Editorial
El racismo le puede costar la reelección al Presidente Donald Trump y a Estados Unidos muchos años de retraso en su lucha por superar un mal endémico que no termina por resolver.
Después de décadas de lucha, de leyes, reglas sociales, el ascenso de la minoría negra en los terrenos de los deportes, el arte y hasta en la política, el racismo sigue lacerando a la nación más poderosa del mundo.
Como si fuera una maldición a la que no encuentran cura, el racismo asoma cada cuando en las calles de Estados Unidos, provocando la ira de la comunidad negra y sus simpatizantes y dejando una estela de destrucción detrás de sí.
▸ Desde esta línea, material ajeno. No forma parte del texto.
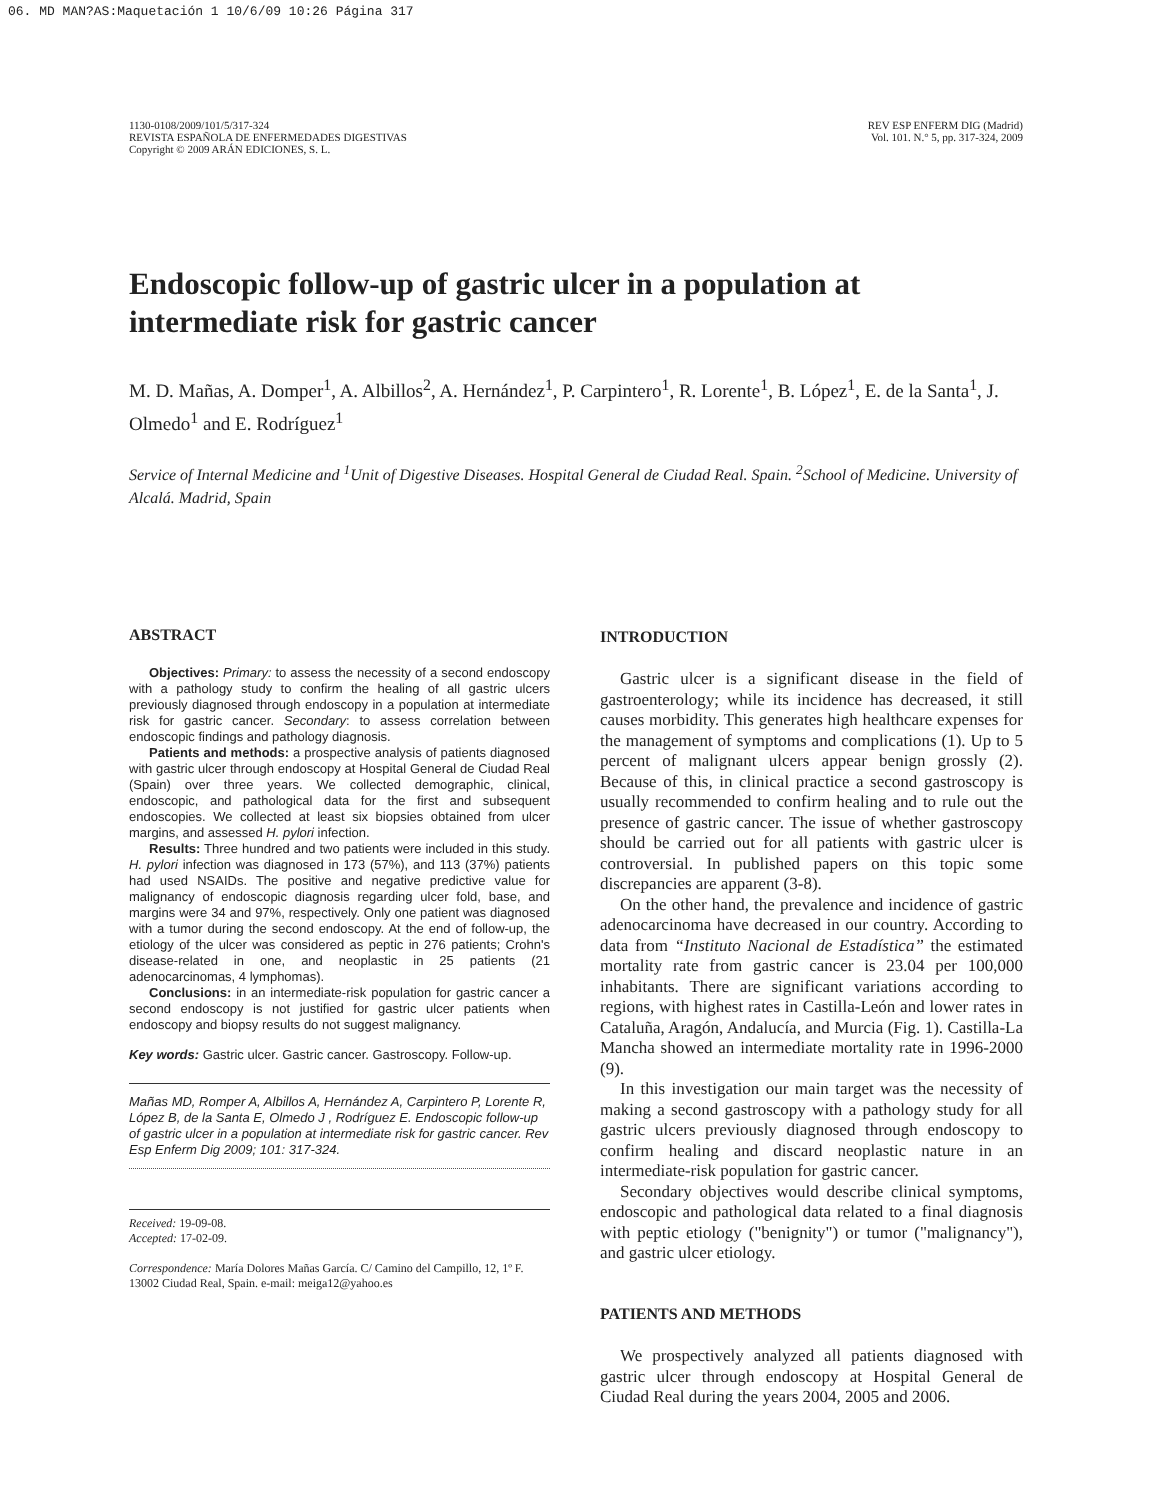06. MD MAN?AS:Maquetación 1 10/6/09 10:26 Página 317
1130-0108/2009/101/5/317-324
REVISTA ESPAÑOLA DE ENFERMEDADES DIGESTIVAS
Copyright © 2009 ARÁN EDICIONES, S. L.
REV ESP ENFERM DIG (Madrid)
Vol. 101. N.° 5, pp. 317-324, 2009
Endoscopic follow-up of gastric ulcer in a population at intermediate risk for gastric cancer
M. D. Mañas, A. Domper<sup>1</sup>, A. Albillos<sup>2</sup>, A. Hernández<sup>1</sup>, P. Carpintero<sup>1</sup>, R. Lorente<sup>1</sup>, B. López<sup>1</sup>, E. de la Santa<sup>1</sup>, J. Olmedo<sup>1</sup> and E. Rodríguez<sup>1</sup>
Service of Internal Medicine and <sup>1</sup>Unit of Digestive Diseases. Hospital General de Ciudad Real. Spain. <sup>2</sup>School of Medicine. University of Alcalá. Madrid, Spain
ABSTRACT
Objectives: Primary: to assess the necessity of a second endoscopy with a pathology study to confirm the healing of all gastric ulcers previously diagnosed through endoscopy in a population at intermediate risk for gastric cancer. Secondary: to assess correlation between endoscopic findings and pathology diagnosis.
Patients and methods: a prospective analysis of patients diagnosed with gastric ulcer through endoscopy at Hospital General de Ciudad Real (Spain) over three years. We collected demographic, clinical, endoscopic, and pathological data for the first and subsequent endoscopies. We collected at least six biopsies obtained from ulcer margins, and assessed H. pylori infection.
Results: Three hundred and two patients were included in this study. H. pylori infection was diagnosed in 173 (57%), and 113 (37%) patients had used NSAIDs. The positive and negative predictive value for malignancy of endoscopic diagnosis regarding ulcer fold, base, and margins were 34 and 97%, respectively. Only one patient was diagnosed with a tumor during the second endoscopy. At the end of follow-up, the etiology of the ulcer was considered as peptic in 276 patients; Crohn's disease-related in one, and neoplastic in 25 patients (21 adenocarcinomas, 4 lymphomas).
Conclusions: in an intermediate-risk population for gastric cancer a second endoscopy is not justified for gastric ulcer patients when endoscopy and biopsy results do not suggest malignancy.
Key words: Gastric ulcer. Gastric cancer. Gastroscopy. Follow-up.
Mañas MD, Romper A, Albillos A, Hernández A, Carpintero P, Lorente R, López B, de la Santa E, Olmedo J , Rodríguez E. Endoscopic follow-up of gastric ulcer in a population at intermediate risk for gastric cancer. Rev Esp Enferm Dig 2009; 101: 317-324.
Received: 19-09-08.
Accepted: 17-02-09.
Correspondence: María Dolores Mañas García. C/ Camino del Campillo, 12, 1º F. 13002 Ciudad Real, Spain. e-mail: meiga12@yahoo.es
INTRODUCTION
Gastric ulcer is a significant disease in the field of gastroenterology; while its incidence has decreased, it still causes morbidity. This generates high healthcare expenses for the management of symptoms and complications (1). Up to 5 percent of malignant ulcers appear benign grossly (2). Because of this, in clinical practice a second gastroscopy is usually recommended to confirm healing and to rule out the presence of gastric cancer. The issue of whether gastroscopy should be carried out for all patients with gastric ulcer is controversial. In published papers on this topic some discrepancies are apparent (3-8).
On the other hand, the prevalence and incidence of gastric adenocarcinoma have decreased in our country. According to data from “Instituto Nacional de Estadística” the estimated mortality rate from gastric cancer is 23.04 per 100,000 inhabitants. There are significant variations according to regions, with highest rates in Castilla-León and lower rates in Cataluña, Aragón, Andalucía, and Murcia (Fig. 1). Castilla-La Mancha showed an intermediate mortality rate in 1996-2000 (9).
In this investigation our main target was the necessity of making a second gastroscopy with a pathology study for all gastric ulcers previously diagnosed through endoscopy to confirm healing and discard neoplastic nature in an intermediate-risk population for gastric cancer.
Secondary objectives would describe clinical symptoms, endoscopic and pathological data related to a final diagnosis with peptic etiology ("benignity") or tumor ("malignancy"), and gastric ulcer etiology.
PATIENTS AND METHODS
We prospectively analyzed all patients diagnosed with gastric ulcer through endoscopy at Hospital General de Ciudad Real during the years 2004, 2005 and 2006.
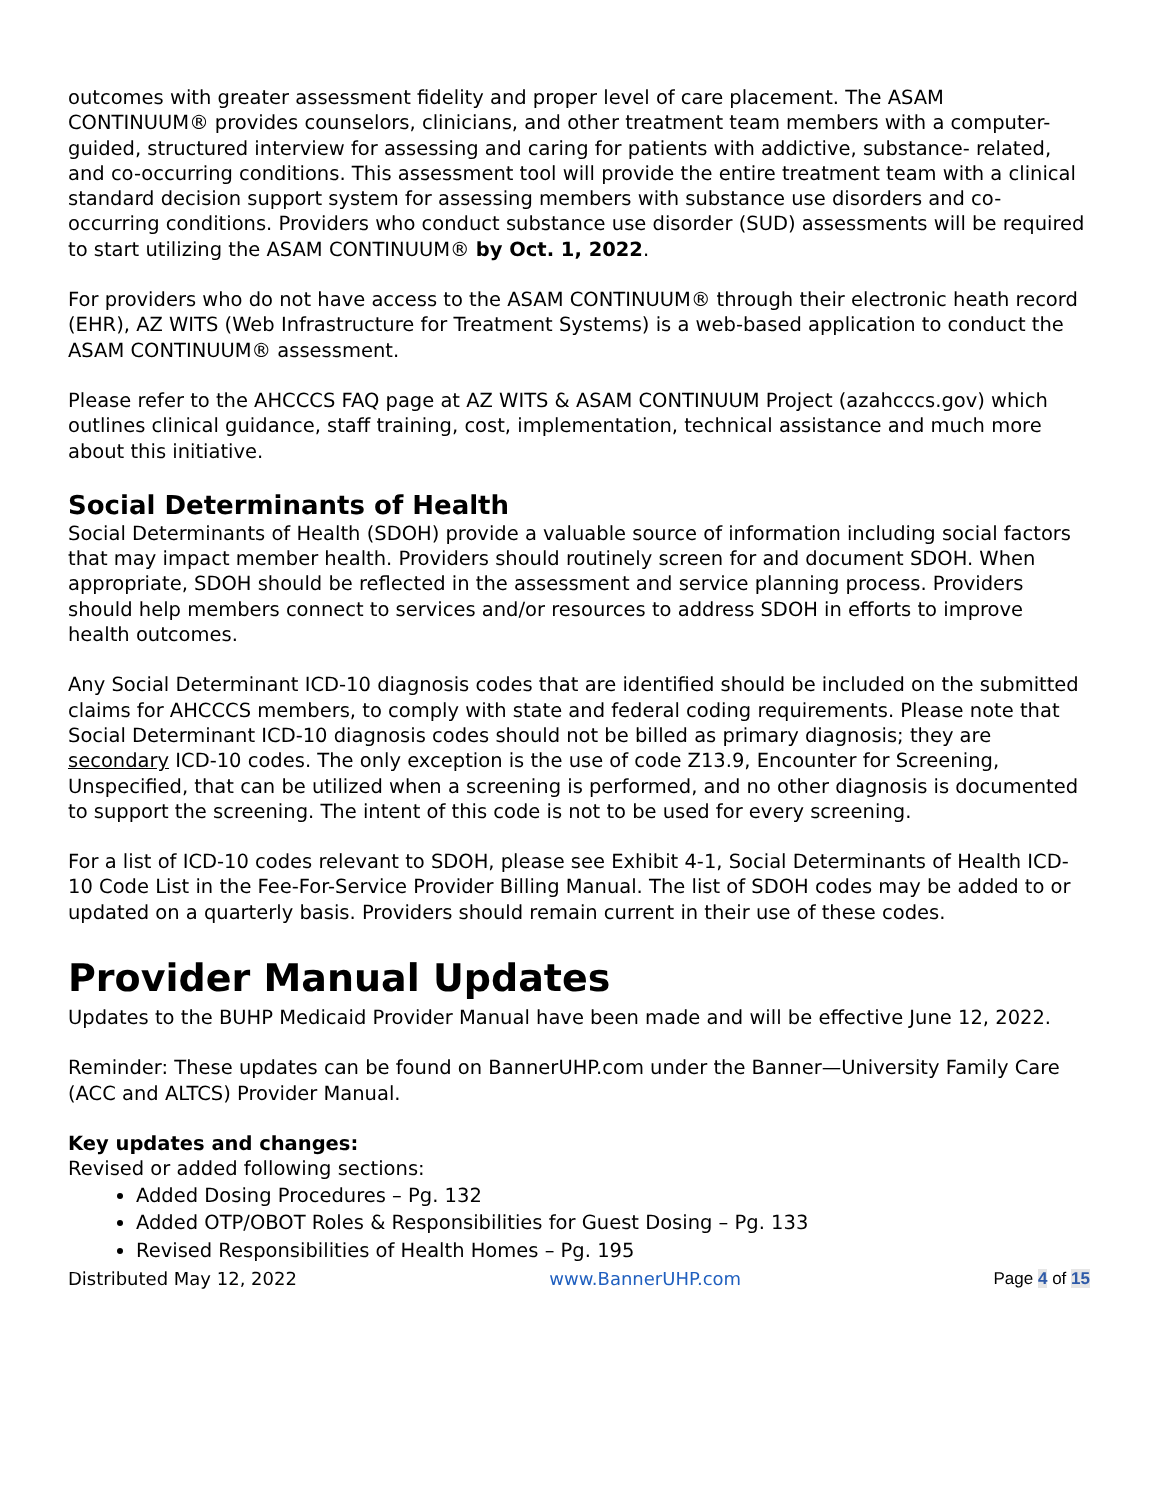outcomes with greater assessment fidelity and proper level of care placement. The ASAM CONTINUUM® provides counselors, clinicians, and other treatment team members with a computer-guided, structured interview for assessing and caring for patients with addictive, substance- related, and co-occurring conditions. This assessment tool will provide the entire treatment team with a clinical standard decision support system for assessing members with substance use disorders and co-occurring conditions. Providers who conduct substance use disorder (SUD) assessments will be required to start utilizing the ASAM CONTINUUM® by Oct. 1, 2022.
For providers who do not have access to the ASAM CONTINUUM® through their electronic heath record (EHR), AZ WITS (Web Infrastructure for Treatment Systems) is a web-based application to conduct the ASAM CONTINUUM® assessment.
Please refer to the AHCCCS FAQ page at AZ WITS & ASAM CONTINUUM Project (azahcccs.gov) which outlines clinical guidance, staff training, cost, implementation, technical assistance and much more about this initiative.
Social Determinants of Health
Social Determinants of Health (SDOH) provide a valuable source of information including social factors that may impact member health. Providers should routinely screen for and document SDOH. When appropriate, SDOH should be reflected in the assessment and service planning process. Providers should help members connect to services and/or resources to address SDOH in efforts to improve health outcomes.
Any Social Determinant ICD-10 diagnosis codes that are identified should be included on the submitted claims for AHCCCS members, to comply with state and federal coding requirements. Please note that Social Determinant ICD-10 diagnosis codes should not be billed as primary diagnosis; they are secondary ICD-10 codes. The only exception is the use of code Z13.9, Encounter for Screening, Unspecified, that can be utilized when a screening is performed, and no other diagnosis is documented to support the screening. The intent of this code is not to be used for every screening.
For a list of ICD-10 codes relevant to SDOH, please see Exhibit 4-1, Social Determinants of Health ICD-10 Code List in the Fee-For-Service Provider Billing Manual. The list of SDOH codes may be added to or updated on a quarterly basis. Providers should remain current in their use of these codes.
Provider Manual Updates
Updates to the BUHP Medicaid Provider Manual have been made and will be effective June 12, 2022.
Reminder: These updates can be found on BannerUHP.com under the Banner—University Family Care (ACC and ALTCS) Provider Manual.
Key updates and changes:
Revised or added following sections:
Added Dosing Procedures – Pg. 132
Added OTP/OBOT Roles & Responsibilities for Guest Dosing – Pg. 133
Revised Responsibilities of Health Homes – Pg. 195
Distributed May 12, 2022 www.BannerUHP.com Page 4 of 15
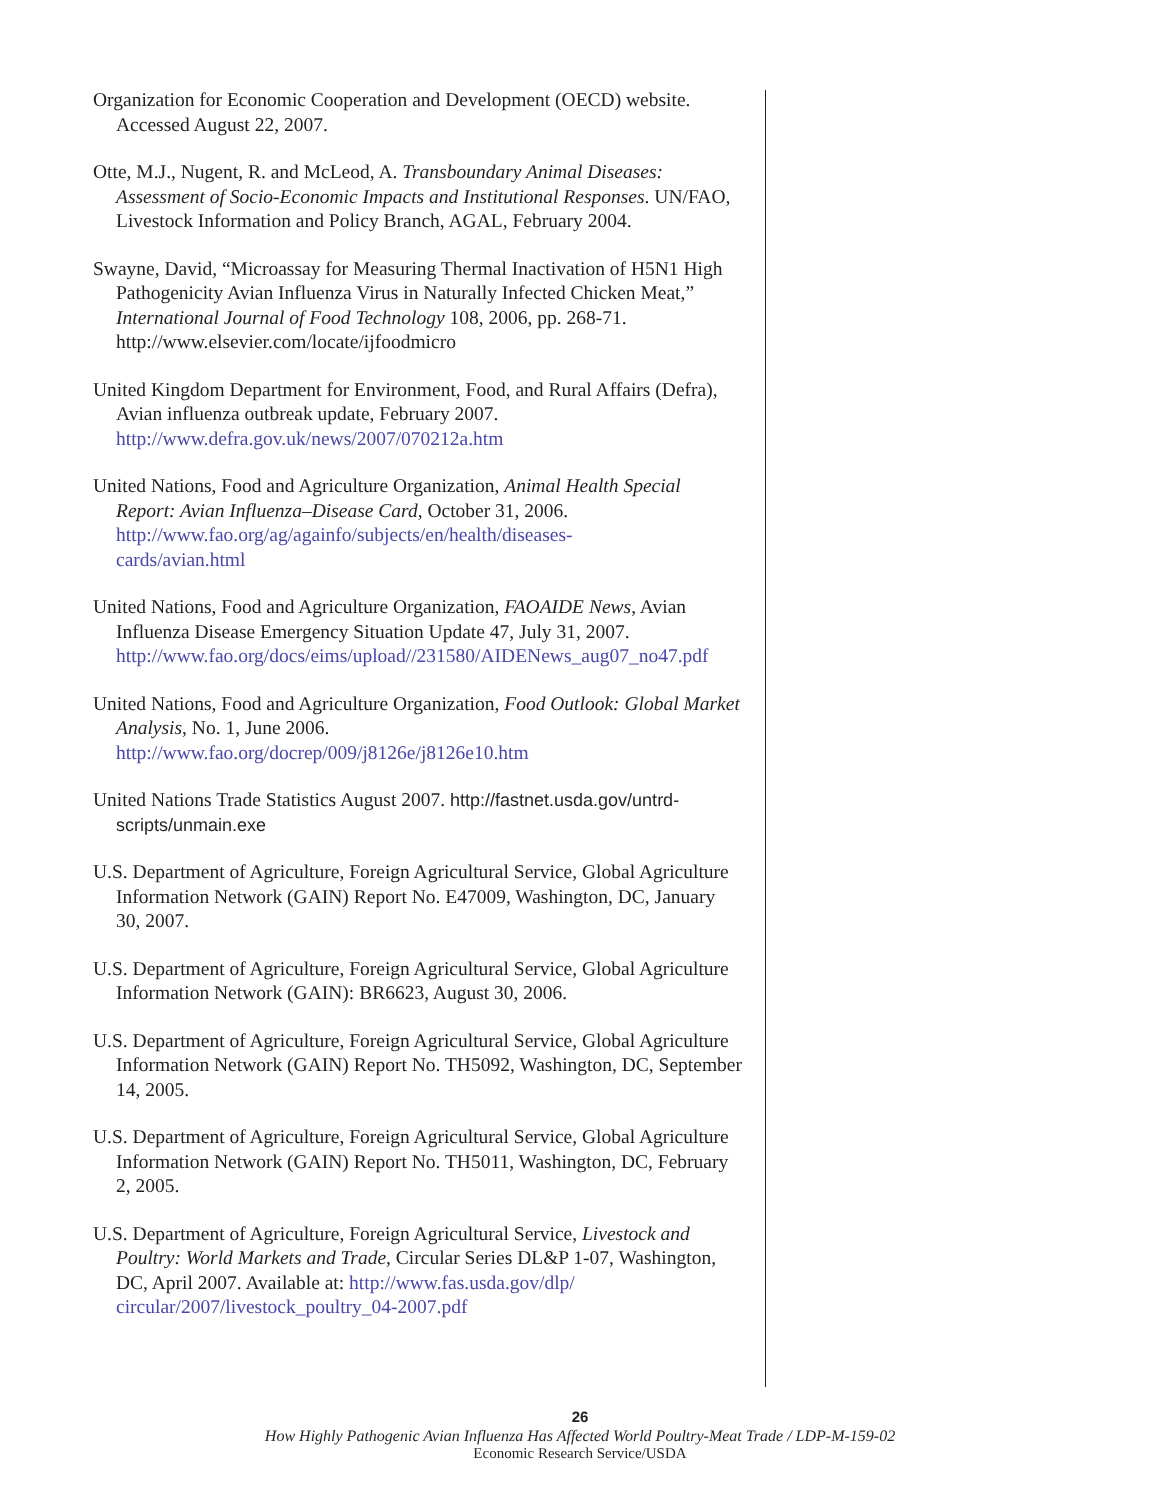Organization for Economic Cooperation and Development (OECD) website. Accessed August 22, 2007.
Otte, M.J., Nugent, R. and McLeod, A. Transboundary Animal Diseases: Assessment of Socio-Economic Impacts and Institutional Responses. UN/FAO, Livestock Information and Policy Branch, AGAL, February 2004.
Swayne, David, “Microassay for Measuring Thermal Inactivation of H5N1 High Pathogenicity Avian Influenza Virus in Naturally Infected Chicken Meat,” International Journal of Food Technology 108, 2006, pp. 268-71. http://www.elsevier.com/locate/ijfoodmicro
United Kingdom Department for Environment, Food, and Rural Affairs (Defra), Avian influenza outbreak update, February 2007. http://www.defra.gov.uk/news/2007/070212a.htm
United Nations, Food and Agriculture Organization, Animal Health Special Report: Avian Influenza–Disease Card, October 31, 2006. http://www.fao.org/ag/againfo/subjects/en/health/diseases-
cards/avian.html
United Nations, Food and Agriculture Organization, FAOAIDE News, Avian Influenza Disease Emergency Situation Update 47, July 31, 2007. http://www.fao.org/docs/eims/upload//231580/AIDENews_aug07_no47.pdf
United Nations, Food and Agriculture Organization, Food Outlook: Global Market Analysis, No. 1, June 2006. http://www.fao.org/docrep/009/j8126e/j8126e10.htm
United Nations Trade Statistics August 2007. http://fastnet.usda.gov/untrd-scripts/unmain.exe
U.S. Department of Agriculture, Foreign Agricultural Service, Global Agriculture Information Network (GAIN) Report No. E47009, Washington, DC, January 30, 2007.
U.S. Department of Agriculture, Foreign Agricultural Service, Global Agriculture Information Network (GAIN): BR6623, August 30, 2006.
U.S. Department of Agriculture, Foreign Agricultural Service, Global Agriculture Information Network (GAIN) Report No. TH5092, Washington, DC, September 14, 2005.
U.S. Department of Agriculture, Foreign Agricultural Service, Global Agriculture Information Network (GAIN) Report No. TH5011, Washington, DC, February 2, 2005.
U.S. Department of Agriculture, Foreign Agricultural Service, Livestock and Poultry: World Markets and Trade, Circular Series DL&P 1-07, Washington, DC, April 2007. Available at: http://www.fas.usda.gov/dlp/
circular/2007/livestock_poultry_04-2007.pdf
26
How Highly Pathogenic Avian Influenza Has Affected World Poultry-Meat Trade / LDP-M-159-02
Economic Research Service/USDA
Vale la pena revisar el artículo que escribió para un diario de Los Ángeles, Kareem Abdul Jabbar, el ex basquetbolista, comparando al racismo con el polvo en el aire, que “no se ve, pero te asfixia”.
O el dolor profundo de Michael Jordan, otra de las glorias deportivas estadounidenses, condenando el asesinato de otro negro, bajo las botas de otro policía blanco, eternizando ese desencuentro infeliz que se sigue repitiendo año con año.
Y para colmo de males, el Presidente Trump irradia amargura en las redes sociales, despotricando contra todo, pero sin condenar jamás al racismo, en ese juego perverso en el que se ha empeñado desde que asaltó el poder.
Nos gustaría decir que nuestro País no sufre de ese mal, pero sufrimos de otro muy parecido, aquí nuestro racismo es clasismo, cuando despreciamos a todo aquel que carece de riqueza.
Nuestros vecinos pagan el precio histórico de la “esclavitud”, ese vergonzoso periodo de su historia que sigue vivo en el coraje y la vergüenza de los que protestan hoy en las calles de numerosas ciudades estadounidenses.
Ojalá que aprendamos la lección y comencemos a luchar en contra de la desigualdad que lacera a nuestra propia gente.